PCP quer criar crime de enriquecimento injustificado com pena agravada para políticos

Tiago Petinga / Lusa

O deputado do Partido Comunista Português (PCP) João Oliveira

O PCP propôs esta quinta-feira, no Parlamento, a criação do crime de enriquecimento injustificado, com penas até três anos, mas que é agravado para titulares de cargos políticos e públicos, até aos cinco.

O projeto dos comunistas prevê um “dever geral de declaração às Finanças” a quem tem “património e rendimentos de valor superior a 400 salários mínimos nacionais (SMN) mensais” (226 mil euros) e de atualização sem que se registe “um acréscimo superior a 100 salários mínimos” (66.500 euros), tendo, nesse caso, a pessoa o “dever de justificação da origem desse enriquecimento”.

A medida foi anunciada pelo líder parlamentar do PCP, João Oliveira, e pelo deputado comunista António Filipe, numa conferência de imprensa em que anunciou um projeto para a proibição do recurso pelo Estado à arbitragem.

Esta é a quarta vez, em 14 anos, que o PCP faz este tipo de proposta, tendo sido rejeitadas com os votos do PS, PSD e CDS, assinalaram os comunistas.

Recorde-se que, no início desta semana, a Associação Sindical dos Juízes Portugueses (ASJP) entregou aos grupos parlamentares uma proposta de alteração à lei que visa combater a ocultação de riqueza no exercício de funções de políticos, juízes e magistrados do Ministério Público.

A proposta da ASJP abandona os conceitos de “enriquecimento ilícito”, “enriquecimento injustificado” e “enriquecimento incongruente”, e vai no sentido de reforçar a proteção da transparência no exercício dessas funções, através do aperfeiçoamento “dos mecanismos previstos na LOD [Lei de Obrigações Declarativas] de declaração da situação patrimonial dos titulares de altas funções públicas e de responsabilização criminal em caso de incumprimento”.

Em declarações ao jornal Público, o líder parlamentar do Bloco de Esquerda, Pedro Filipe Soares, disse que o partido está disponível para transformar esta proposta em iniciativa legislativa até ao fim da sessão legislativa, em julho.

“A nossa abertura é para colocar em prática estas ideias, de trazer este debate ao Parlamento.

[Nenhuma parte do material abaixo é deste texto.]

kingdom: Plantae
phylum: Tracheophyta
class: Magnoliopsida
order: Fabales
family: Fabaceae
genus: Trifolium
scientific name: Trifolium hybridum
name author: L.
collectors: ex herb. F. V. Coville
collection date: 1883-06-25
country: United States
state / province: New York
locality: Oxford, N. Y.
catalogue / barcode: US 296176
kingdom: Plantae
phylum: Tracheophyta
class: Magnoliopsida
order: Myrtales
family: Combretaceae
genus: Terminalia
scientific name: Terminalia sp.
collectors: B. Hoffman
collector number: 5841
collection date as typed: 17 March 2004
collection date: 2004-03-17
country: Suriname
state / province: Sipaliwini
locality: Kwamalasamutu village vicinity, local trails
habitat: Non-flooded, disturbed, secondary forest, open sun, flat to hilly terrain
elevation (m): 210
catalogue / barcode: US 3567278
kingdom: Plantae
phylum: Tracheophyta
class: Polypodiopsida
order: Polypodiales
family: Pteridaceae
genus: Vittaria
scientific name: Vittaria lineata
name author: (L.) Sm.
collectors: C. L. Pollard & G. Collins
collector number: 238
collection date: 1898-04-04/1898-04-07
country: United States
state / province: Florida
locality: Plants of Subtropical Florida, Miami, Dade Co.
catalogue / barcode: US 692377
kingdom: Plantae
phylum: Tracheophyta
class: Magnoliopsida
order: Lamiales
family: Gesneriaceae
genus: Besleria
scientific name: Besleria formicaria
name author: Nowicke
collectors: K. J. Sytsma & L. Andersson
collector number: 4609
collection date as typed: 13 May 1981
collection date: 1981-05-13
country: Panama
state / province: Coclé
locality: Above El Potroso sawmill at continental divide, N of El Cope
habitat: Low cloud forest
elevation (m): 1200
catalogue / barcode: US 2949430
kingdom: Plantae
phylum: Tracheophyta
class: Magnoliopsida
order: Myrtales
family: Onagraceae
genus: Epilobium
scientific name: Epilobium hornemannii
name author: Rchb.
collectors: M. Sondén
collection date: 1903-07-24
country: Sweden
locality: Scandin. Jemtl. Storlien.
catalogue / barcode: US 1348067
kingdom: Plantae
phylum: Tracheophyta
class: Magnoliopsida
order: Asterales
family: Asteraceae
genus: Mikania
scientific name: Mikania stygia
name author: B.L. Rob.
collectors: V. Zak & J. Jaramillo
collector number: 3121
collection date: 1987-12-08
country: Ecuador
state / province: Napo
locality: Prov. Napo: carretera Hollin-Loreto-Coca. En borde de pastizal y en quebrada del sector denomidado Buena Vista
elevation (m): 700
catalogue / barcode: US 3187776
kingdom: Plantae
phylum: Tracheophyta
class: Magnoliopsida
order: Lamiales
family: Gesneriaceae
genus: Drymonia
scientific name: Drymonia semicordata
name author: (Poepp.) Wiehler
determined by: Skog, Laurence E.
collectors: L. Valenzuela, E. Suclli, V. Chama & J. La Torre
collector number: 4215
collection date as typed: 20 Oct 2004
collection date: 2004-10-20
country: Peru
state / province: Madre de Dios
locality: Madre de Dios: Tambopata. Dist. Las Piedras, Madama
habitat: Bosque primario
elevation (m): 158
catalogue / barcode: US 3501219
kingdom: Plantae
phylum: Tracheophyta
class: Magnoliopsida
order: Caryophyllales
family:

Mas estamos a estudar do ponto de vista jurídico, já que houve duas decisões do Tribunal Constitucional (TC)”, afirmou o bloquista, referindo-se aos chumbos do TC a propostas de enriquecimento ilícito.

Outro ponto que o BE, que já tem uma reunião marcada com a ASJP para segunda-feira, quer colocar em cima da mesa é o da alteração dos prazos de prescrição de crimes de corrupção.

Segundo o diário, além do Bloco de Esquerda, só o Chega assumiu acompanhar o teor desta proposta, tendo recordado que a criminalização do enriquecimento ilícito é uma das medidas que consta na sua iniciativa de revisão constitucional.